On average, the medicinal drugs completing their fourth and final phase of clinical research studies this year first entered the clinical trial process the same year the global recession was catalyzed by the bankruptcy of Lehman Brothers, or as some of us are more likely to remember, the year High School Musical 3: Senior Year was released in theaters. That was ten years ago.
Most drugs in the United States undergo ten to fifteen years of clinical testing before they are approved by the Food and Drug Administration (FDA). Usually, clinical trials involve four phases designed to test the efficacy of the drug in human populations. Clinical trials are also a notoriously time-consuming process, often involving the mobilization of large sums of monetary investment. Specifically, some estimates put the clinical trials market as worth almost 65 billion dollars. The laborious process of clinical trials, while designed to ensure the safety of a drug before allowing it to enter the market, can also inadvertently delay a patient’s access to potentially life-saving medication. Therefore, the clinical trials market is a space in need of a streamlined overhaul. Into this space enters the seemingly boundless potential of artificial intelligence (AI).
Much has been reported regarding the diagnostic potential of AI to assist physicians with parsing massive amounts of data, including historical presentation of symptoms of different diseases from thousands of patients. However, AI can also prove to be an advantageous addition to the clinical trials process. Given that clinical trials include several phases, preceded by a massive mobilization of matched volunteers, there are several spaces in which AI can be integrated to streamline the process.
Part of the delay and costs associated with drug research and development is identifying and matching volunteers for each phase of the clinical trial. The need for a more effective matching system is evident, as a report from Cognizant reveals that approximately 80% of clinical trials are unable to meet enrolment deadlines. In this space, AI can prove enormously helpful, as the algorithmic nature of machine learning can easily process copious collections of medical records, and sort and match those patients best suited to particular clinical trials. The magnitude of the impact AI can have on this step of the clinical trial process cannot be understated, as in the United States there are almost 20,000 clinical studies recruiting patients presently.
AI can also serve as a novel method of measurement of treatment outcomes. A case study for such integration of AI is the use of Orbita.ai and the Amazon VOICE system to build a voice activated questionnaire and engagement feature for potential use in clinical trials. Specifically, the AI questionnaire and engagement feature was used in a test trial with healthy volunteers to assess its effectiveness as a measurement tool for a patient’s condition. The trial revealed that the strength of AI’s use in clinical trials is that it allowed ease of volunteer participation by transcending the rigidity of a mere app experience, instead providing engaging conversation that stimulated volunteer engagement. Engagement is of paramount importance in clinical trials, as volunteers actively participating in the trial are more likely to exhibit retention and regular participation. Furthermore, the trial with Orbita.ai found that 70% of volunteers recruited for the trial preferred interacting with the AI interface over app entry or voice input alone.
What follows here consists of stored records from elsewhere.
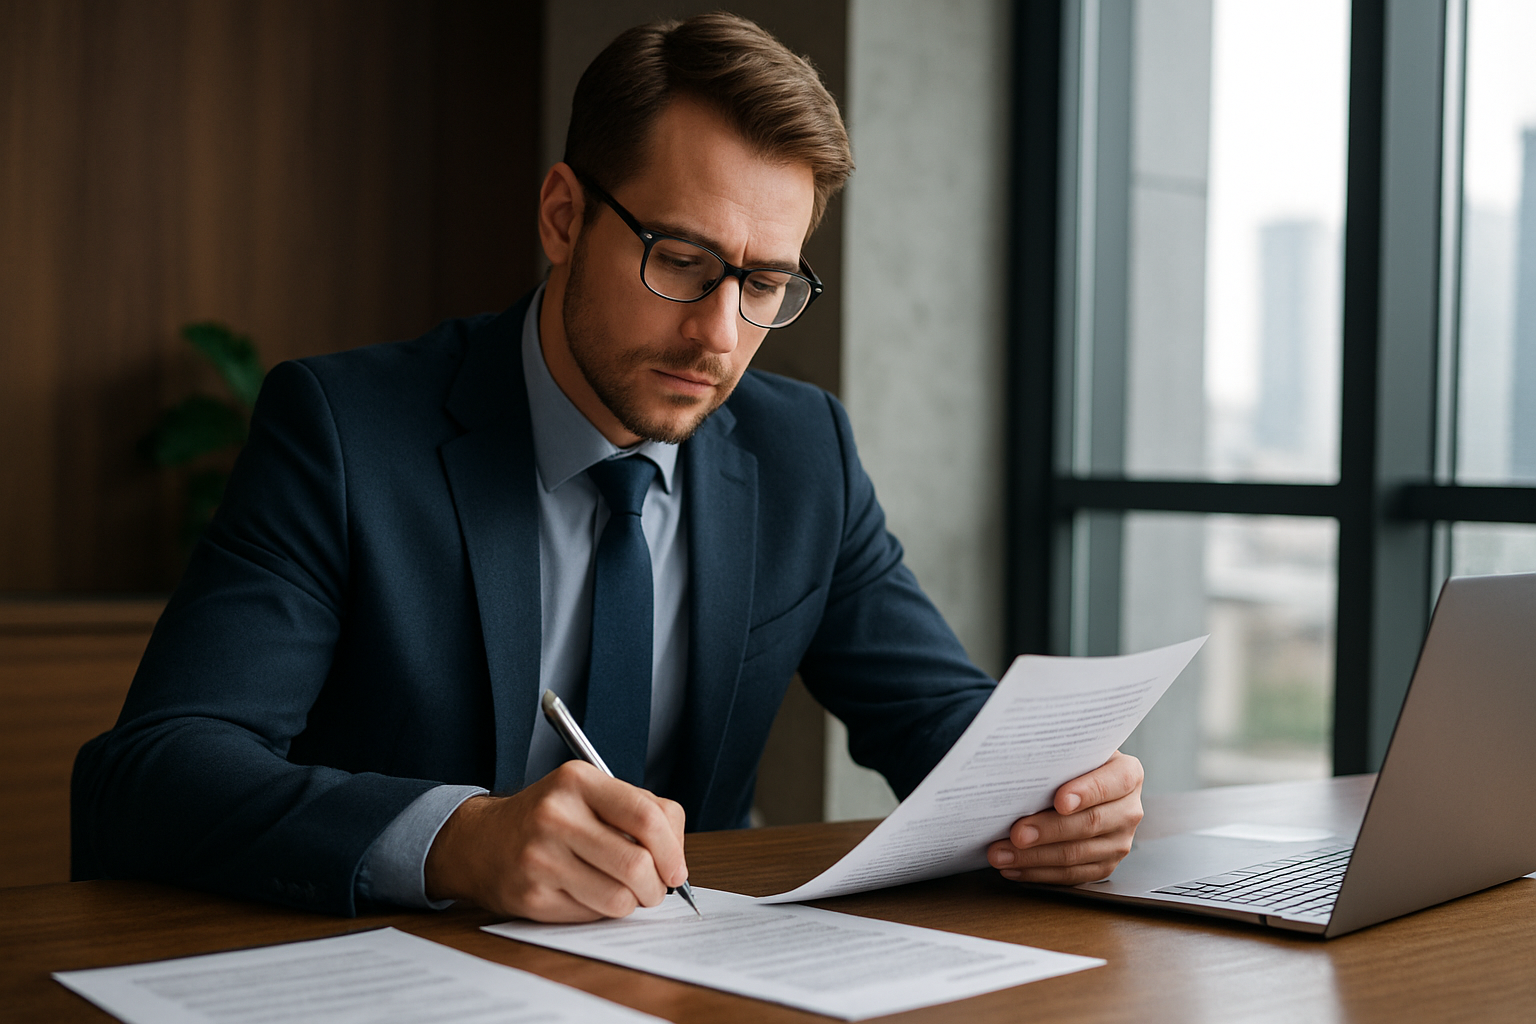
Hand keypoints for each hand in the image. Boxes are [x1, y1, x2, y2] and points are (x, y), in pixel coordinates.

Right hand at [424, 760, 687, 920]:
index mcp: (578, 781)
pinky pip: (591, 915)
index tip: (676, 869)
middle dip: (657, 886)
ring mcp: (541, 857)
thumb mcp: (589, 793)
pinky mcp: (531, 895)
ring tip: (623, 892)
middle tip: (654, 888)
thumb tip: (677, 857)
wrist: (481, 841)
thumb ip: (639, 811)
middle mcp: (556, 815)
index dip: (673, 850)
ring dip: (632, 902)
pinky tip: (588, 894)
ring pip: (618, 898)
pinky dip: (602, 911)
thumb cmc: (550, 818)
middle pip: (637, 863)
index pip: (647, 816)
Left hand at [986, 750, 1143, 884]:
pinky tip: (1014, 867)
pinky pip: (1071, 875)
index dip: (1086, 792)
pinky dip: (1038, 873)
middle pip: (1089, 824)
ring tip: (1002, 854)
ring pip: (1076, 855)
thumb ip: (1059, 759)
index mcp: (1128, 775)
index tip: (1059, 800)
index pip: (1112, 783)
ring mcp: (1119, 842)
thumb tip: (1016, 767)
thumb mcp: (1075, 752)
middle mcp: (1129, 810)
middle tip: (1016, 833)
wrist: (1086, 783)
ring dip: (1034, 857)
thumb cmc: (1075, 765)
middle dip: (1048, 830)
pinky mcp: (1104, 865)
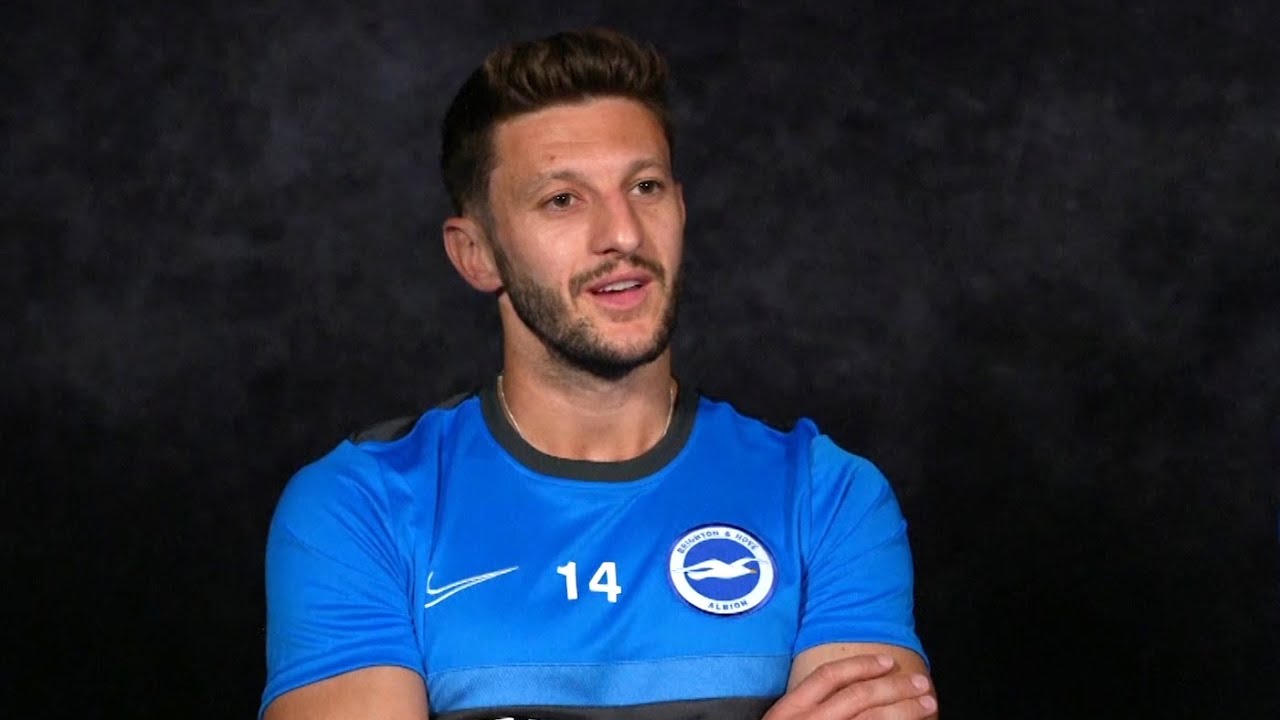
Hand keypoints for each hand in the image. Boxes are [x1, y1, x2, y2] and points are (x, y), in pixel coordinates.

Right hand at [762, 654, 937, 719]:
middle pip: (860, 696)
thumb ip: (810, 706)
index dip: (861, 665)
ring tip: (928, 704)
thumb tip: (853, 687)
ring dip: (906, 710)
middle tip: (921, 683)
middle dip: (895, 687)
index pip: (830, 676)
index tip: (887, 661)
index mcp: (792, 709)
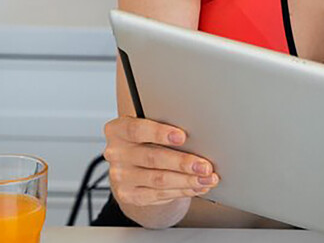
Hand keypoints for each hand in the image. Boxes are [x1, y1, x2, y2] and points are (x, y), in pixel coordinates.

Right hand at [103, 116, 218, 206]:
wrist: (135, 168)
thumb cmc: (149, 141)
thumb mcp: (152, 130)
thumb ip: (166, 129)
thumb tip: (198, 136)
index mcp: (118, 129)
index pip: (137, 130)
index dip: (160, 133)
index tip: (183, 136)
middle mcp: (115, 153)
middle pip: (152, 157)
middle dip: (183, 162)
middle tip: (205, 165)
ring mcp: (120, 176)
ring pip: (159, 179)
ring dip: (188, 180)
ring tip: (208, 178)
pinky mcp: (128, 195)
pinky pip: (159, 194)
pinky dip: (183, 190)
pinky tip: (198, 187)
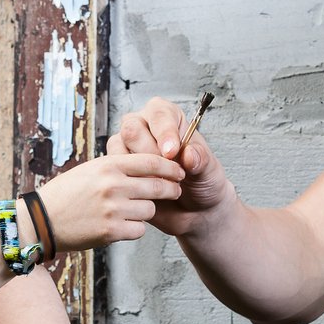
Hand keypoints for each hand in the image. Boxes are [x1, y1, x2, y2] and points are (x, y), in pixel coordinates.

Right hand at [34, 152, 184, 250]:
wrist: (41, 220)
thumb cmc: (67, 193)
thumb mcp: (91, 170)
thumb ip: (119, 167)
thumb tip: (151, 166)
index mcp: (109, 165)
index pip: (152, 161)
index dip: (171, 166)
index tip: (179, 171)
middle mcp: (113, 185)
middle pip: (158, 186)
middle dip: (171, 189)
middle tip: (175, 191)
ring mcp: (113, 209)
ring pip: (150, 209)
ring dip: (148, 211)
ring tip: (134, 210)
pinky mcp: (111, 231)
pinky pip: (139, 229)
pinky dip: (135, 228)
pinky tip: (122, 225)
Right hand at [108, 98, 232, 237]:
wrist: (195, 210)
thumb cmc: (203, 181)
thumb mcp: (210, 170)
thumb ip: (202, 160)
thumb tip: (189, 154)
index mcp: (167, 116)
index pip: (159, 113)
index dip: (164, 132)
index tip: (173, 153)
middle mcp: (144, 126)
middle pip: (132, 129)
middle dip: (150, 154)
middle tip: (169, 172)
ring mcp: (128, 147)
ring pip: (118, 149)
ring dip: (140, 171)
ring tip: (163, 185)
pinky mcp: (119, 169)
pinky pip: (113, 171)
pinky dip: (131, 184)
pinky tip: (149, 193)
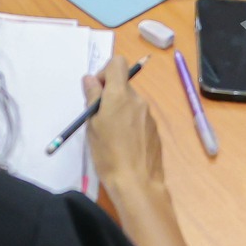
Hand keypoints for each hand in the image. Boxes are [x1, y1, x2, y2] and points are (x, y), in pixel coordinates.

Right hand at [84, 57, 168, 203]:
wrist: (138, 183)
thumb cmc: (108, 154)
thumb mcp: (92, 125)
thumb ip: (93, 98)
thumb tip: (91, 79)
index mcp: (120, 94)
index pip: (118, 63)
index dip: (105, 72)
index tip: (97, 93)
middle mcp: (137, 100)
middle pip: (123, 86)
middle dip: (110, 96)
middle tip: (99, 120)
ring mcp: (149, 115)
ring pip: (131, 103)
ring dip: (120, 111)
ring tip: (111, 137)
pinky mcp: (155, 130)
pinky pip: (139, 118)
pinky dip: (130, 124)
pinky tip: (125, 145)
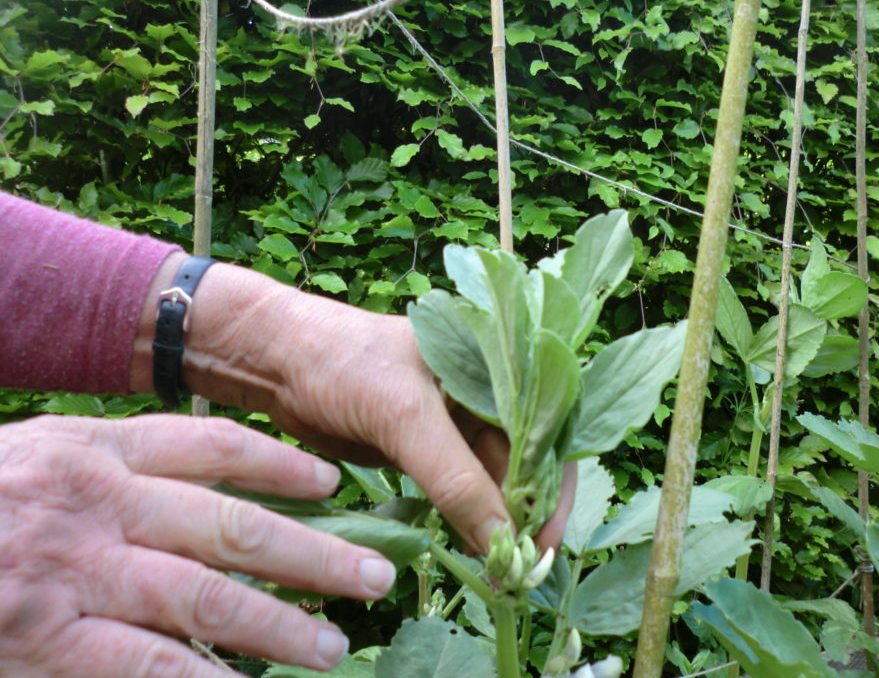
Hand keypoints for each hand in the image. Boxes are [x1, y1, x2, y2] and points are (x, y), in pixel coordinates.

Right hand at [0, 413, 396, 676]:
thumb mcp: (38, 455)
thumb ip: (116, 467)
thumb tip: (202, 489)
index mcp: (96, 450)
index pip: (214, 449)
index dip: (282, 467)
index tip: (335, 485)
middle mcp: (98, 505)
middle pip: (232, 527)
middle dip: (313, 554)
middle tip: (375, 575)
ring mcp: (73, 575)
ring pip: (204, 599)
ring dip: (279, 627)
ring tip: (335, 648)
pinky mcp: (43, 640)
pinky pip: (143, 666)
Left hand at [137, 255, 572, 553]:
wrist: (276, 359)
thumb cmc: (344, 364)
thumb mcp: (405, 417)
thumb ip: (457, 478)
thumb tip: (503, 544)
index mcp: (497, 363)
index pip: (546, 429)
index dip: (552, 487)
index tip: (544, 542)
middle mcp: (485, 390)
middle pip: (526, 460)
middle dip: (527, 513)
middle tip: (522, 570)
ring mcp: (456, 419)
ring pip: (493, 479)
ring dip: (498, 523)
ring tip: (498, 569)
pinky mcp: (425, 444)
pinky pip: (460, 486)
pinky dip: (468, 519)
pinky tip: (472, 549)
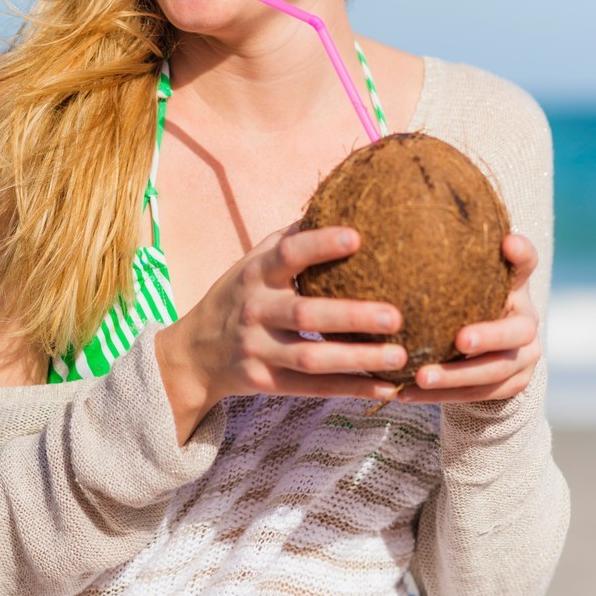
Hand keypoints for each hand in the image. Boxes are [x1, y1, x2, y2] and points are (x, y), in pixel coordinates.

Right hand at [155, 223, 406, 442]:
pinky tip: (387, 388)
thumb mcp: (253, 262)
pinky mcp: (266, 382)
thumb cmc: (240, 294)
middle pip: (305, 314)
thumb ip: (289, 240)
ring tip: (400, 356)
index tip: (357, 237)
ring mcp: (258, 349)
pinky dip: (351, 388)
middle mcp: (255, 310)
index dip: (320, 244)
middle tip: (396, 315)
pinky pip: (313, 388)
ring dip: (358, 358)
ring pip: (312, 358)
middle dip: (352, 315)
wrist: (196, 352)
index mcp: (255, 273)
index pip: (288, 254)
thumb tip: (337, 207)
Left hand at [398, 233, 540, 404]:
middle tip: (460, 339)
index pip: (526, 262)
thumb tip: (391, 224)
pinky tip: (406, 394)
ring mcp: (524, 357)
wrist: (485, 346)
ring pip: (494, 371)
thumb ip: (443, 254)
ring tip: (419, 377)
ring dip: (456, 376)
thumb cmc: (462, 297)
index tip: (507, 243)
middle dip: (490, 335)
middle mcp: (527, 320)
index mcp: (516, 285)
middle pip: (517, 330)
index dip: (521, 254)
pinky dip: (440, 397)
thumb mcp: (457, 274)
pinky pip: (476, 395)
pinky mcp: (511, 385)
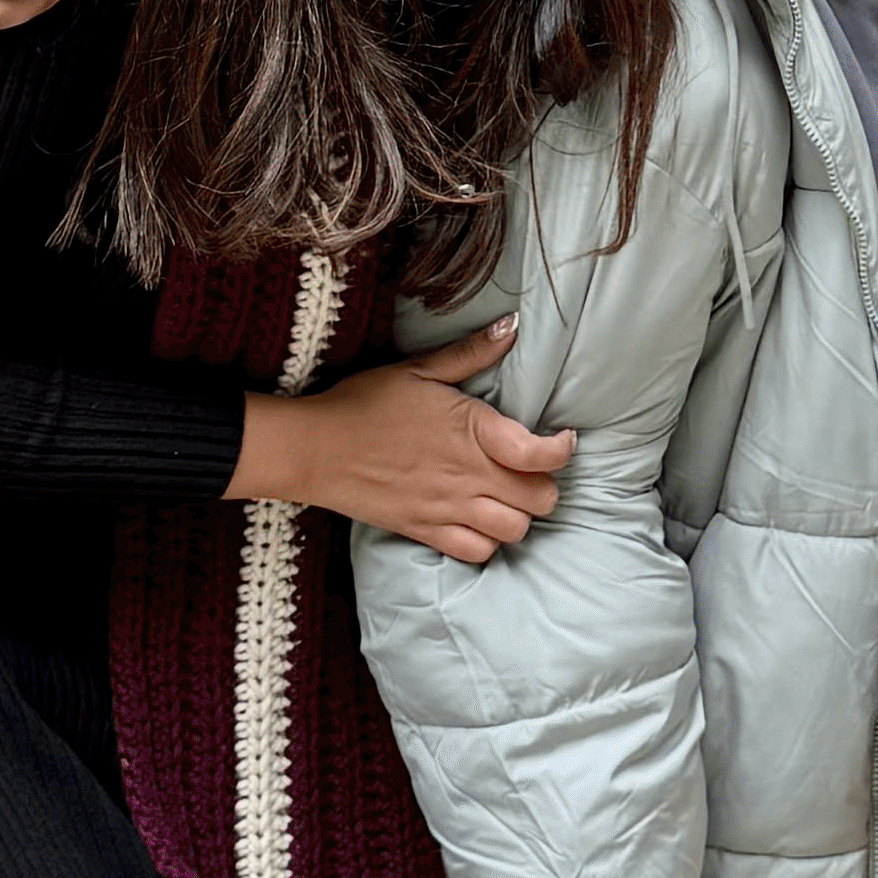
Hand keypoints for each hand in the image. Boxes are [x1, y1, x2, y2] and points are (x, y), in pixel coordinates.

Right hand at [231, 323, 574, 561]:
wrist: (315, 447)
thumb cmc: (364, 402)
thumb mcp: (418, 369)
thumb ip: (470, 353)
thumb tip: (512, 324)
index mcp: (472, 430)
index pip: (541, 454)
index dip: (562, 449)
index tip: (561, 440)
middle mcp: (468, 474)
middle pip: (539, 498)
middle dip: (544, 485)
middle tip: (530, 470)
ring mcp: (448, 507)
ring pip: (514, 530)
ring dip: (518, 515)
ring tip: (506, 497)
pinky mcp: (426, 531)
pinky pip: (477, 553)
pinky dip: (487, 542)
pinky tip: (479, 522)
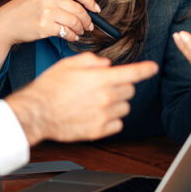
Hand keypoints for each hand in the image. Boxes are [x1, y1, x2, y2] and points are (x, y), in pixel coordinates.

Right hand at [0, 0, 99, 72]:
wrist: (5, 23)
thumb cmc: (23, 10)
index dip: (90, 2)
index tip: (96, 9)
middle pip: (78, 8)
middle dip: (87, 19)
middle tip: (88, 25)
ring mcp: (47, 11)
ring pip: (74, 21)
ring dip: (80, 29)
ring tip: (79, 32)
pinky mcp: (45, 26)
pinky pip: (67, 32)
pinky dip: (72, 36)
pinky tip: (71, 37)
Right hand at [5, 53, 158, 144]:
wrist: (37, 112)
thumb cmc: (50, 87)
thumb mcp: (68, 64)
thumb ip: (91, 61)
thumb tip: (105, 64)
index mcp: (100, 79)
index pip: (132, 73)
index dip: (145, 69)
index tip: (152, 68)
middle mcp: (106, 97)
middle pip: (129, 90)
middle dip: (120, 86)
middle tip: (102, 87)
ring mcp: (104, 115)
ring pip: (124, 107)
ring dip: (116, 103)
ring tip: (95, 102)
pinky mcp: (99, 130)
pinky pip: (118, 124)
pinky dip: (111, 119)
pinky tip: (95, 114)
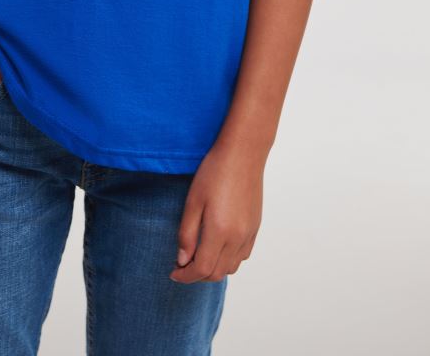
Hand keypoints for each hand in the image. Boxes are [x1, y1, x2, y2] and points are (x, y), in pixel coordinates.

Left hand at [169, 139, 263, 282]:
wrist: (243, 153)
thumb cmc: (214, 172)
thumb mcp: (193, 201)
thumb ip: (186, 234)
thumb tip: (182, 260)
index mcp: (219, 231)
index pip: (202, 269)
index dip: (185, 276)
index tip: (173, 272)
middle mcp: (237, 237)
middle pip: (217, 273)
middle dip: (197, 275)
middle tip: (182, 265)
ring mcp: (249, 233)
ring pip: (231, 267)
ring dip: (214, 269)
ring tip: (199, 256)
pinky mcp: (255, 227)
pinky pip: (242, 255)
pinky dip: (228, 259)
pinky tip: (217, 247)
Although the Orbita.ai trial proves promising, the introduction of AI into any phase of the clinical study process in drug development must be approached with caution. While the potential of AI to streamline the process of identifying and matching patients before beginning of clinical trials, as well as assist with data collection during clinical trials is formidable, the issue of security remains. Assurance of the security of patient data remains the rate-limiting step of AI integration into clinical trials.